● **Your task**: In the listing below, replace every "Soufriere Hills" with "Soufrière Hills" and write the listing out again with nothing else changed. Leave the pictures out of your answer.

### Data excerpts

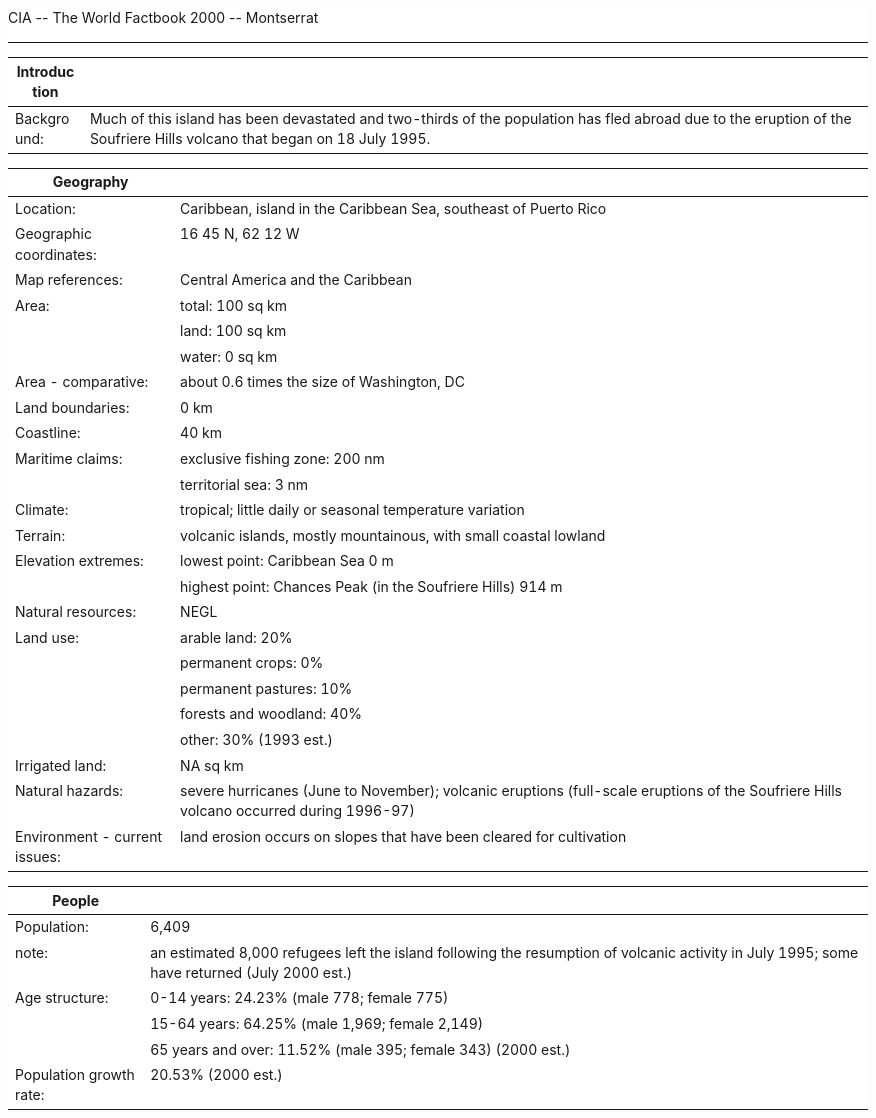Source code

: CIA -- The World Factbook 2000 -- Montserrat

  ----------------------------------- -----------------------------------

| Introduction |   |
| --- | --- |
| Background: | Much of this island has been devastated and two-thirds of the population has fled abroad due to the eruption of the Soufriere Hills volcano that began on 18 July 1995. |

| Geography |   |
| --- | --- |
| Location: | Caribbean, island in the Caribbean Sea, southeast of Puerto Rico |
| Geographic coordinates: | 16 45 N, 62 12 W |
| Map references: | Central America and the Caribbean |
| Area: | total: 100 sq km |
|  | land: 100 sq km |
|  | water: 0 sq km |
| Area - comparative: | about 0.6 times the size of Washington, DC |
| Land boundaries: | 0 km |
| Coastline: | 40 km |
| Maritime claims: | exclusive fishing zone: 200 nm |
|  | territorial sea: 3 nm |
| Climate: | tropical; little daily or seasonal temperature variation |
| Terrain: | volcanic islands, mostly mountainous, with small coastal lowland |
| Elevation extremes: | lowest point: Caribbean Sea 0 m |
|  | highest point: Chances Peak (in the Soufriere Hills) 914 m |
| Natural resources: | NEGL |
| Land use: | arable land: 20% |
|  | permanent crops: 0% |
|  | permanent pastures: 10% |
|  | forests and woodland: 40% |
|  | other: 30% (1993 est.) |
| Irrigated land: | NA sq km |
| Natural hazards: | severe hurricanes (June to November); volcanic eruptions (full-scale eruptions of the Soufriere Hills volcano occurred during 1996-97) |
| Environment - current issues: | land erosion occurs on slopes that have been cleared for cultivation |

| People |   |
| --- | --- |
| Population: | 6,409 |
| note: | an estimated 8,000 refugees left the island following the resumption of volcanic activity in July 1995; some have returned (July 2000 est.) |
| Age structure: | 0-14 years: 24.23% (male 778; female 775) |
|  | 15-64 years: 64.25% (male 1,969; female 2,149) |
|  | 65 years and over: 11.52% (male 395; female 343) (2000 est.) |
| Population growth rate: | 20.53% (2000 est.) |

######

● **Your solution**:
Source code

: CIA -- The World Factbook 2000 -- Montserrat

  ----------------------------------- -----------------------------------

| Introduction |   |
| --- | --- |
| Background: | Much of this island has been devastated and two-thirds of the population has fled abroad due to the eruption of the Soufrière Hills volcano that began on 18 July 1995. |

| Geography |   |
| --- | --- |
| Location: | Caribbean, island in the Caribbean Sea, southeast of Puerto Rico |
| Geographic coordinates: | 16 45 N, 62 12 W |
| Map references: | Central America and the Caribbean |
| Area: | total: 100 sq km |
|  | land: 100 sq km |
|  | water: 0 sq km |
| Area - comparative: | about 0.6 times the size of Washington, DC |
| Land boundaries: | 0 km |
| Coastline: | 40 km |
| Maritime claims: | exclusive fishing zone: 200 nm |
|  | territorial sea: 3 nm |
| Climate: | tropical; little daily or seasonal temperature variation |
| Terrain: | volcanic islands, mostly mountainous, with small coastal lowland |
| Elevation extremes: | lowest point: Caribbean Sea 0 m |
|  | highest point: Chances Peak (in the Soufrière Hills) 914 m |
| Natural resources: | NEGL |
| Land use: | arable land: 20% |
|  | permanent crops: 0% |
|  | permanent pastures: 10% |
|  | forests and woodland: 40% |
|  | other: 30% (1993 est.) |
| Irrigated land: | NA sq km |
| Natural hazards: | severe hurricanes (June to November); volcanic eruptions (full-scale eruptions of the Soufrière Hills volcano occurred during 1996-97) |
| Environment - current issues: | land erosion occurs on slopes that have been cleared for cultivation |

| People |   |
| --- | --- |
| Population: | 6,409 |
| note: | an estimated 8,000 refugees left the island following the resumption of volcanic activity in July 1995; some have returned (July 2000 est.) |
| Age structure: | 0-14 years: 24.23% (male 778; female 775) |
|  | 15-64 years: 64.25% (male 1,969; female 2,149) |
|  | 65 years and over: 11.52% (male 395; female 343) (2000 est.) |
| Population growth rate: | 20.53% (2000 est.) |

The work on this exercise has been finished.